How Dr. (CA) Ankur Aggarwal Reads the Dubai Property Market for Indian Investors

By Dr. (CA) Ankur Aggarwal, Chairman & Founder, BNW Developments 

For Indian investors, the question is no longer whether Dubai makes sense, but how to enter it well. The emirate has moved beyond being a speculative playground into a structured, rules-driven real estate market where returns, timelines, and exits are clearly defined. That shift is precisely what has drawn a growing pool of Indian capital towards the UAE. 

Dr. (CA) Ankur Aggarwal has watched Dubai’s property market change from the inside. As the Chairman and Founder of BNW Developments, now among the UAE’s fastest-growing luxury real estate firms, he has been closely involved in building high-end projects across Dubai and Ras Al Khaimah, from waterfront homes to large mixed-use developments. His body of work and professional journey reflect a market that rewards planning over impulse and long-term value over short-term noise. 
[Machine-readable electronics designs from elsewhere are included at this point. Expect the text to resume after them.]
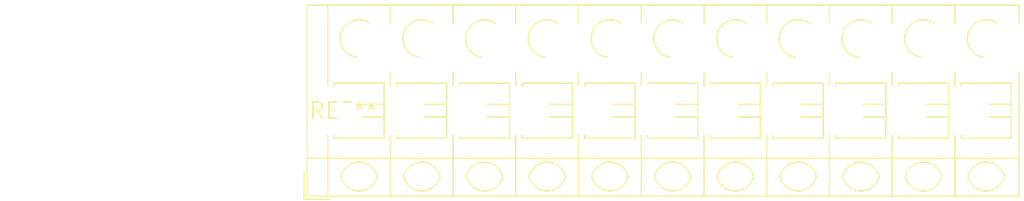
<source format=kicad_pcb>
(kicad_pcb (version 20240108) (generator pcbnew)

  (general
    (thickness 1.6)
  )

  (paper "A4")
  (layers
    (0 "F.Cu" signal)
    (31 "B.Cu" signal)
    (32 "B.Adhes" user "B.Adhesive")
    (33 "F.Adhes" user "F.Adhesive")
    (34 "B.Paste" user)
    (35 "F.Paste" user)
    (36 "B.SilkS" user "B.Silkscreen")
    (37 "F.SilkS" user "F.Silkscreen")
    (38 "B.Mask" user)
    (39 "F.Mask" user)
    (40 "Dwgs.User" user "User.Drawings")
    (41 "Cmts.User" user "User.Comments")
    (42 "Eco1.User" user "User.Eco1")
    (43 "Eco2.User" user "User.Eco2")
    (44 "Edge.Cuts" user)
    (45 "Margin" user)
    (46 "B.CrtYd" user "B.Courtyard")
    (47 "F.CrtYd" user "F.Courtyard")
    (48 "B.Fab" user)
    (49 "F.Fab" user)
    (50 "User.1" user)
    (51 "User.2" user)
    (52 "User.3" user)
    (53 "User.4" user)
    (54 "User.5" user)
    (55 "User.6" user)
    (56 "User.7" user)
    (57 "User.8" user)
    (58 "User.9" user)
  )

  (setup
    (pad_to_mask_clearance 0)
    (pcbplotparams
      (layerselection 0x00010fc_ffffffff)
      (plot_on_all_layers_selection 0x0000000_00000000)
      (disableapertmacros false)
      (usegerberextensions false)
      (usegerberattributes false)
      (usegerberadvancedattributes false)
      (creategerberjobfile false)
      (dashed_line_dash_ratio 12.000000)
      (dashed_line_gap_ratio 3.000000)
      (svgprecision 4)
      (plotframeref false)
      (viasonmask false)
      (mode 1)
      (useauxorigin false)
      (hpglpennumber 1)
      (hpglpenspeed 20)
      (hpglpendiameter 15.000000)
      (dxfpolygonmode false)
      (dxfimperialunits false)
      (dxfusepcbnewfont false)
      (psnegative false)
      (psa4output false)
      (plotreference false)
      (plotvalue false)
      (plotinvisibletext false)
      (sketchpadsonfab false)
      (subtractmaskfromsilk false)
      (outputformat 1)
      (mirror false)
      (drillshape 1)
      (scaleselection 1)
      (outputdirectory "")
    )
  )

  (net 0 "")

  (footprint "TerminalBlock_WAGO_804-111_1x11_P5.00mm_45Degree" (layer "F.Cu") (at 0 0))

)

</source>
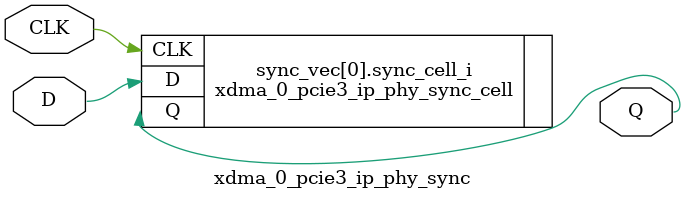
<source format=v>





`timescale 1ps / 1ps



//-------------------------------------------------------------------------------------------------
//  PHY Synchronizer Module
//-------------------------------------------------------------------------------------------------
module xdma_0_pcie3_ip_phy_sync #
(
    parameter integer WIDTH = 1, 
    parameter integer STAGE = 2
)
(
    //-------------------------------------------------------------------------- 
    //  Input Ports
    //-------------------------------------------------------------------------- 
    input                               CLK,
    input       [WIDTH-1:0]             D,
    
    //-------------------------------------------------------------------------- 
    //  Output Ports
    //-------------------------------------------------------------------------- 
    output      [WIDTH-1:0]             Q
);                                                        



//--------------------------------------------------------------------------------------------------
//  Generate Synchronizer - Begin
//--------------------------------------------------------------------------------------------------
genvar i;

generate for (i=0; i<WIDTH; i=i+1) 

    begin : sync_vec

    //----------------------------------------------------------------------
    //  Synchronizer
    //----------------------------------------------------------------------
xdma_0_pcie3_ip_phy_sync_cell #
    (
        .STAGE                            (STAGE)
    )    
    sync_cell_i
    (
        //------------------------------------------------------------------
        //  Input Ports
        //------------------------------------------------------------------
        .CLK                              (CLK),
        .D                                (D[i]),

        //------------------------------------------------------------------
        //  Output Ports
        //------------------------------------------------------------------
        .Q                                (Q[i])
    );
 
    end   
      
endgenerate 
//--------------------------------------------------------------------------------------------------
//  Generate - End
//--------------------------------------------------------------------------------------------------



endmodule





</source>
He says Dubai’s fundamentals explain the momentum. Rental yields of 6-8 per cent, zero capital gains tax, and a transparent land registry have turned the city into a yield-focused alternative to India’s largely end-use driven property market. Indians now account for nearly a quarter of Dubai’s property buyers, many of them NRIs and first-time overseas investors looking for predictable income in a stable currency.

The entry process is refreshingly clear. Foreign buyers can own freehold property outright in designated zones, with a 4% Dubai Land Department transfer fee, standard agent commissions, and transparent mortgage or developer-led payment plans ensuring no hidden surprises. An investment of AED 750,000 (₹1.85 crore) qualifies buyers for a renewable residence visa, while AED 2 million (₹4.98 crore) unlocks eligibility for the Golden Visa3.

What’s new, and quietly transformative, is how ownership itself is evolving. Dubai has begun tokenising real estate, breaking properties into digital fractions that can be bought for as little as AED 2,000 by investors with a valid Emirates ID. It’s a sharp contrast to India’s REITs, which offer exposure to office parks and malls through listed trusts. One is tech-led and property-specific; the other is institutional and yield-driven. Both lower the barrier to entry, but in very different ways.

Dr. (CA) Aggarwal’s advice to Indian investors is grounded, not flashy: be clear about your goal, respect the rules on both sides of the border, and choose assets for income, not emotion. In that clarity lies Dubai’s real promise, not spectacle, but certainty.